Pittsburgh has been a really weird team to figure out. The Bucs have scored the second-fewest runs in the NL, ahead of only Miami. The pitching has been okay, with the fifth fewest runs allowed, but when your offense can’t get anything going, and Jordan Lyles (3-1, 2.09, 35 strikeouts) is your leader in WAR, there’s a problem. You can’t ask Josh Bell, as great a year as he’s had at the plate so far, to do everything.

Now we get to Cincinnati. The Reds pitching, usually a bane for them, has been one of their strengths in 2019. Luis Castillo continues to excite, posting a 1.90 ERA and 76 strikeouts in 61 innings. Sonny Gray, while not exactly lighting it up, has started to regain his confidence and has found the ace-like stuff (at times) that he had in Oakland. The bullpen has built a nice bridge to closer Rasiel Iglesias, who has more than proven that he is capable of ninth-inning duties. If they can keep pitching the way that they are, and the bats get going, this Cincinnati club is going to make things really interesting.
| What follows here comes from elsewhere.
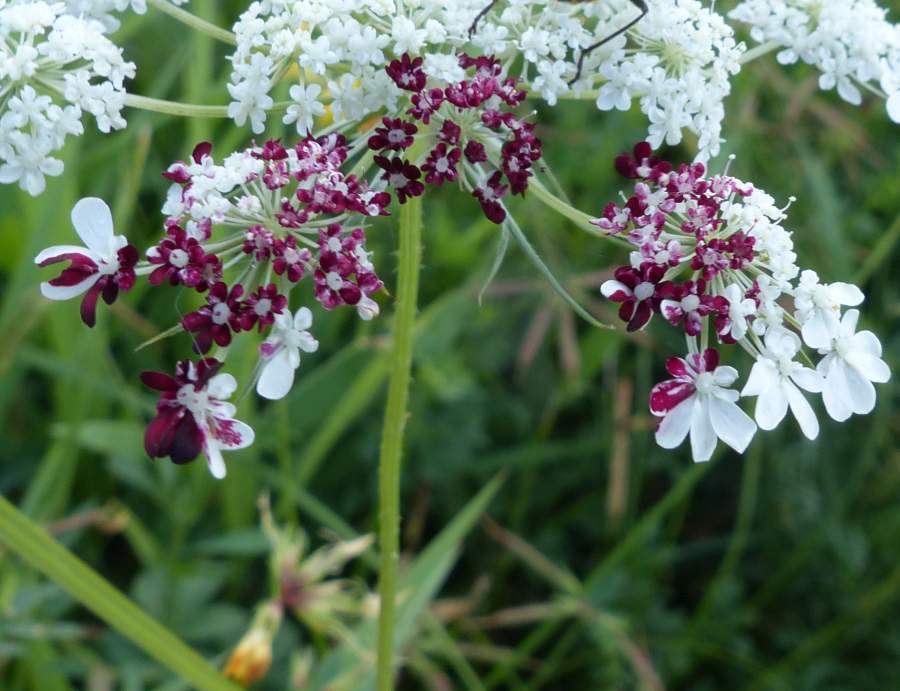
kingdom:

West: The Padres are close

Let’s be real: the Los Angeles Dodgers were not going to have any real competition in the NL West. Arizona was tearing it down, Colorado’s 2018 pitching stats were an aberration. San Diego, even with signing Manny Machado to a 10-year, 300 million dollar deal (a year after throwing 184 million over eight years at Eric Hosmer) were still a year away. As for my San Francisco Giants, well, it’s time. Tear it down.

However, the Padres have a legitimate shot of taking down the Dodgers. Obviously, a lot of factors go into this take, most of which are not in San Diego’s control. Let me explain:

It is true that the San Diego offense hasn’t taken off just yet. They still sit 12th in runs scored and average less than four runs a game. This isn’t going to cut it, especially against Los Angeles. But it’s important to note that this team is young. They only have one regular player, Ian Kinsler, who’s over the age of 30. Fernando Tatis Jr, when he comes of the disabled list, is only 20. These guys are going to take their lumps at the dish.

The youth movement continues in the rotation, with their oldest starter being Matt Strahm at 27. Waiting in the wings is Mackenzie Gore, who’s also only 20. Just like the lineup, the pitching staff is going to have to take their lumps. Joey Lucchesi has an ERA of 4.57. Eric Lauer’s sits at 5.24. On the plus side, Strahm and Chris Paddack have been ridiculously good, posting ERAs of 3.07 and 1.99 respectively.

Overall, the more these young guys get to play, and the more they improve, the better off San Diego is going to be. Who knows? they might accelerate the timeline and knock the Dodgers off their throne sooner than anyone thinks.

It’s been a wild first quarter of the season, and it will be interesting to see what the rest of the summer brings.